= Geza Silberer =

Austrian journalist and author

Gustav A. "Geza" Silberer (1 December 1876 – 5? 8? April 1938) was an Austrian journalist and author of Jewish extraction born in Werschetz who wrote in German under the pseudonym Sil-Vara.

==Biography==
Gustav Silberer (aka G. Sil-Vara) was a journalist for Neue Freie Presse and a colleague of Theodor Herzl, who was impressed by his work and provided him with encouragement early on in his career.

==Literary career==
In 1912, while living in London, he and Charles H. Fisher adapted The Playboy of the Western World as Der Held des Westerlands and had it published by Georg Müller and performed at Max Reinhardt's Kammerspiele, Berlin, at the Neue Wiener Bühne in Vienna and at the Stadttheater in Münster.

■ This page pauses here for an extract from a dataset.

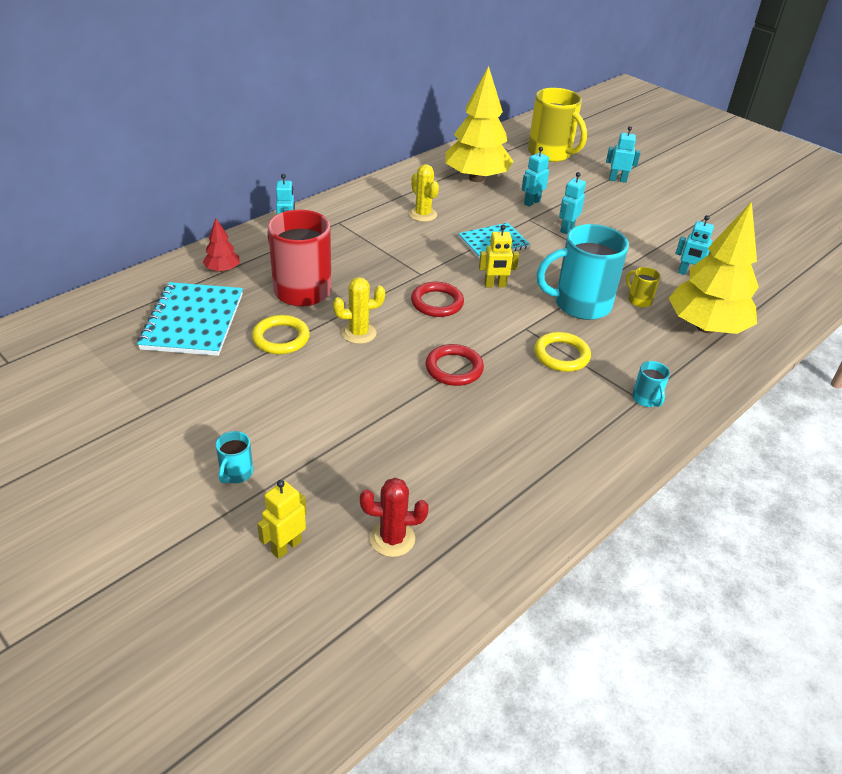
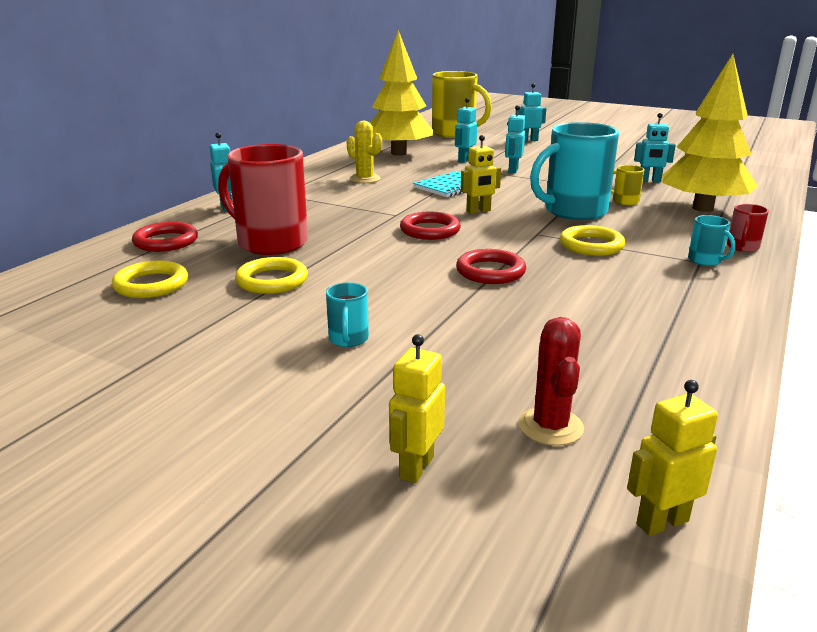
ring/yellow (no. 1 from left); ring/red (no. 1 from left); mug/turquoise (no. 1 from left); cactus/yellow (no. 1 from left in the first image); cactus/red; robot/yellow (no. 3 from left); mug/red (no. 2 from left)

A contemporary review of Englische Staatsmänner states that it was clear he had spent time in London and had close relations with the political figures he describes. The Vossische Zeitung "Aunt Voss" observes that readers would agreeably surprised to find Asquith, Curzon, Viscount Grey and Churchill treated "not as enemies but as men".
His play Ein Tag: Lustspiel in Drei Akten, adapted by theatre director Philip Moeller as Caprice, had a successful run in 1929 at New York's Theatre Guild, then elsewhere.

His play Mädchenjahre einer Königin about the young Queen Victoria was the basis of several movies of the same name in 1936 and 1954

Several of his books are still in print: Ein Wiener Landsturmmann and Ein Tag: Lustspiel in Drei Akten.

==Published works==
- Londoner Spaziergänge 1914
- Ein Wiener Landsturmmann: Kriegstagebuchaufzeichnungen Aus Galizien 1915
- Englische Staatsmänner (1916) biographies of Asquith, Balfour, Chamberlain, Churchill, Curzon, Bonar Law, Kitchener, Lloyd-George, Rosebery, Parnell and others.
- Die Gitana. Szenen aus dem spanischen Leben um 1830 1916 illustrated by Erhard Amadeus
- Briefe aus der Gefangenschaft 1917
- Es geht weiter: Eine Nacht und ein Epilog 1919
- Warum kommt der Friede nicht zustande 1932

===Plays===
- Der Held der westlichen Welt or Der Held des Westerlands adaptation (with Charles H. Fisher) of J. M. Synge's The Playboy of the Western World 1912
- Ein Tag: Lustspiel in drei Akten 1914
- Mädchenjahre einer Königin. Komödie in acht Bildern 1933

==Awards and commemoration ==
Silvaraweg, a street in Döbling, Vienna was named for him in 1966.